Kosher Delights

Law School alumna Dawn LaRochelle left her law practice to become a caterer and restaurateur.

Too many cooks  in the kitchen? Not for LaRochelle and her staff, who are preparing citrus-marinated grilled mojo chicken with apple-raisin chutney for a wedding banquet.
LaRochelle provides a feast for the eyes, as well.

Last summer, Dawn LaRochelle, J.D. ’96, catered a 250-guest Jewish wedding in the Berkshires of western Massachusetts. The bride, the daughter of a Reform rabbi, was a vegetarian and many of the groom’s ultra-Orthodox family kept strictly kosher. “When the bride said she wanted an all-dairy wedding, my heart sank,” says LaRochelle, owner of Bete’ Avon!, the only kosher caterer in the region. “Most seriously observant Jews don’t consider it a celebration unless there is some sort of meat.”
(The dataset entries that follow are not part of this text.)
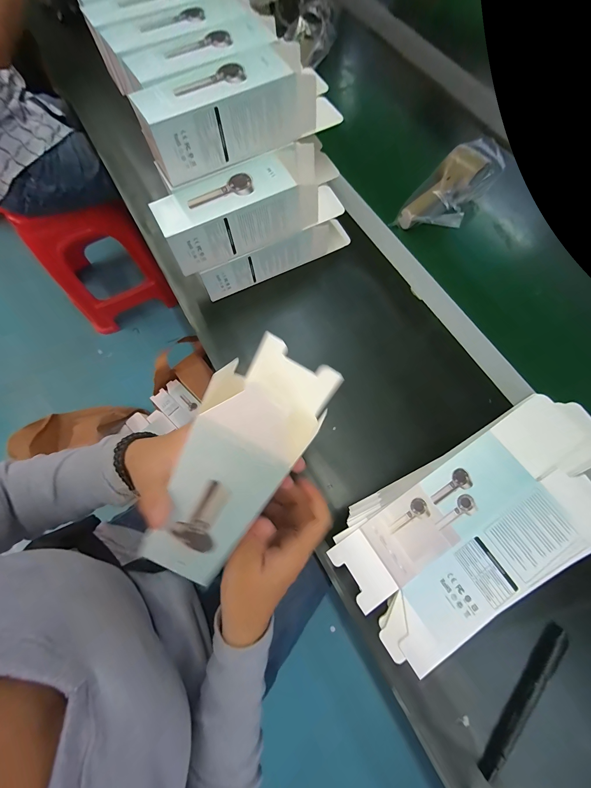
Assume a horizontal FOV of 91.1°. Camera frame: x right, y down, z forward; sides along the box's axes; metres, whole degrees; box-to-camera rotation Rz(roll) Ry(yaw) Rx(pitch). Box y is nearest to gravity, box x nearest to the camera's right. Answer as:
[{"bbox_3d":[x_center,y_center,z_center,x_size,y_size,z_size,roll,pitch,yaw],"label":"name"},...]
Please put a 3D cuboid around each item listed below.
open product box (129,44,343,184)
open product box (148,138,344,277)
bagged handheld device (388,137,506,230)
[{"bbox_3d":[-0.060,-0.317,0.321,0.224,0.064,0.063,-29,72,-11],"label":"open product box"},{"bbox_3d":[-0.043,-0.233,0.358,0.246,0.061,0.074,-29,72,-11],"label":"open product box"},{"bbox_3d":[0.241,-0.309,0.452,0.183,0.044,0.084,-40,74,-1],"label":"bagged handheld device"}]

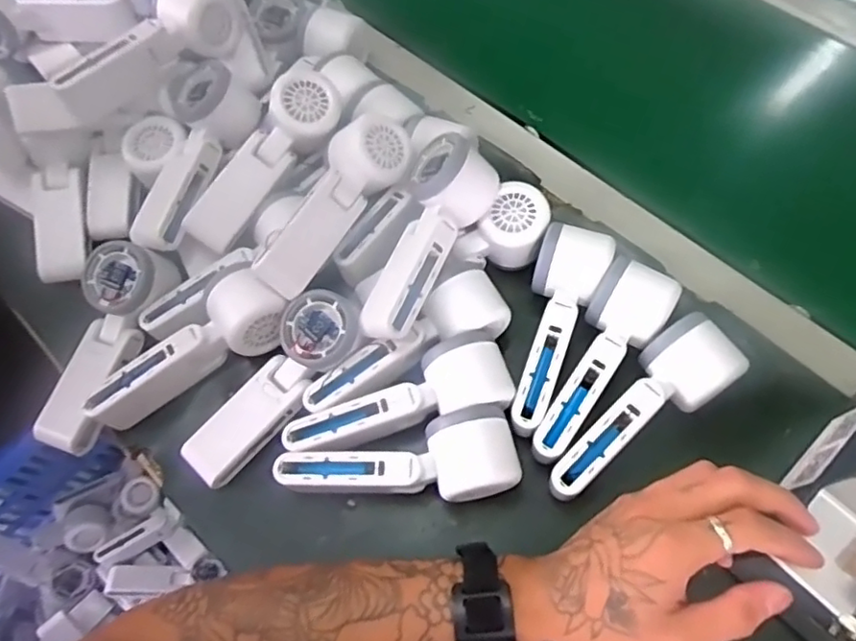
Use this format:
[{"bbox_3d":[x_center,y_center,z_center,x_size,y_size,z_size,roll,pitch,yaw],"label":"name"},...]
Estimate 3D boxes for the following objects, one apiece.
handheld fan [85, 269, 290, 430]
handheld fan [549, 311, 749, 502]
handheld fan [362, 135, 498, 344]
[{"bbox_3d":[-0.183,0.019,0.474,0.160,0.052,0.059,-28,66,-10],"label":"handheld fan"},{"bbox_3d":[0.146,0.061,0.439,0.161,0.047,0.057,-33,67,-12],"label":"handheld fan"},{"bbox_3d":[-0.001,-0.062,0.463,0.067,0.051,0.165,18,67,11],"label":"handheld fan"}]

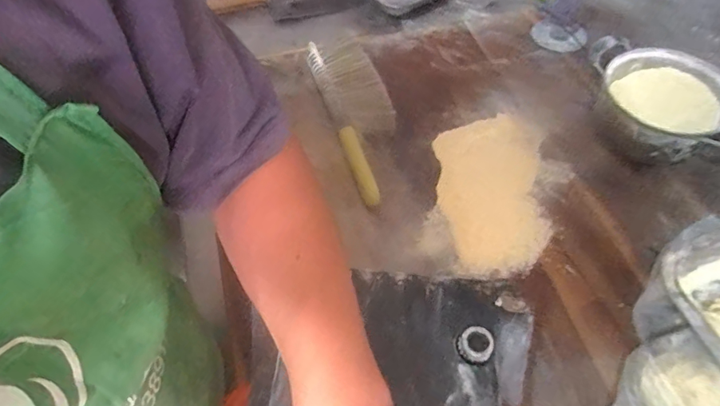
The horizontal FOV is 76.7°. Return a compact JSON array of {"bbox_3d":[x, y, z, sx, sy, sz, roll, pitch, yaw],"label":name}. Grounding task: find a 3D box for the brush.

LaRochelle, who is Jewish and keeps “nominally kosher” at home, founded Bete’ Avon! (Hebrew for bon appetit; http://beteavonkoshercatering.com) in 2007 to serve a niche market: a substantial local Jewish population, including summering New Yorkers, that wants to keep kosher despite the lack of Orthodox stores, restaurants, or synagogues nearby. (She also runs the nonkosher Apogee Catering and Perigee, a restaurant in South Lee.)

After five fairly uninspiring years practicing law in Manhattan, she and her husband, Dennis LaRochelle, J.D. ’96, moved to the Berkshires right after 9/11. When the kosher-catering idea hit, she was 36, had three little boys, and had never cooked professionally. She had been her family’s chef growing up, however, and wined and dined classmates in Cambridge, co-founding the Harvard Law School Food and Wine Society. “Despite a lack of knife skills,” she says, “I can make anything taste and look fantastic.”

Annual sales of kosher food in the United States are about $14 billion; most of the consumers are not Jewish, but Muslims, Seventh-day Adventists, vegetarians, those with lactose or gluten intolerance, and health-conscious people who believe kosher food is of higher quality because it is more heavily vetted. Beyond the familiar rules--“No pork or shellfish,” “No meat and dairy served together”--kashrut laws can be complicated, and not just in reference to what parts of which animals to eat, who does the butchering, and when and how. Grape products made by non-Jews are prohibited, for example, including baking powders that contain cream of tartar, a by-product of winemaking. “But any cuisine in the world can be prepared under kosher law,” LaRochelle avers, and with the right ingredients.

Last summer’s client eventually decided that every dairy item at the wedding had to pass an even stricter measure of kashrut--cholov Yisroel--followed by about 1 percent of Jews. “It means that at certain parts of the processing of the dairy products, only an observant Jew was involved,” says LaRochelle. “The products are very hard to find and very expensive--and the bride wanted a lot of different cheeses.” So LaRochelle drove for hours through traffic and summer heat to the Orthodox Jewish community of Crown Heights, Brooklyn, to the only qualified store whose cheese met her own standards for taste. She also had to acquire new wedding china, “because people who keep cholov refuse to eat off kosher china that is not also cholov.

At 5 a.m. on the wedding day, the mashigiah, who certifies that Bete’ Avon!’s events are kosher, had to “kashify” the large outdoor kitchens with industrial-strength blowtorches because the site’s generators had been down Friday and he could not work on Shabbat. (Typically, this entails running ovens at top heat for an hour, shutting them off, and leaving them closed all night.) In the end, the feast—including lemon truffle lollipops, zucchini ribbon rolls, pomegranate-honey glazed salmon, and summer vegetable and feta turnoverswas enjoyed by all. Clients “won’t get borscht, chicken soup, or gefilte fish from me, although I love these foods and do them very well,” LaRochelle declares. “They’ll get Delmonico steaks with roasted fresh figs and sherry parsley sauce--and they won’t even notice it’s all kosher!”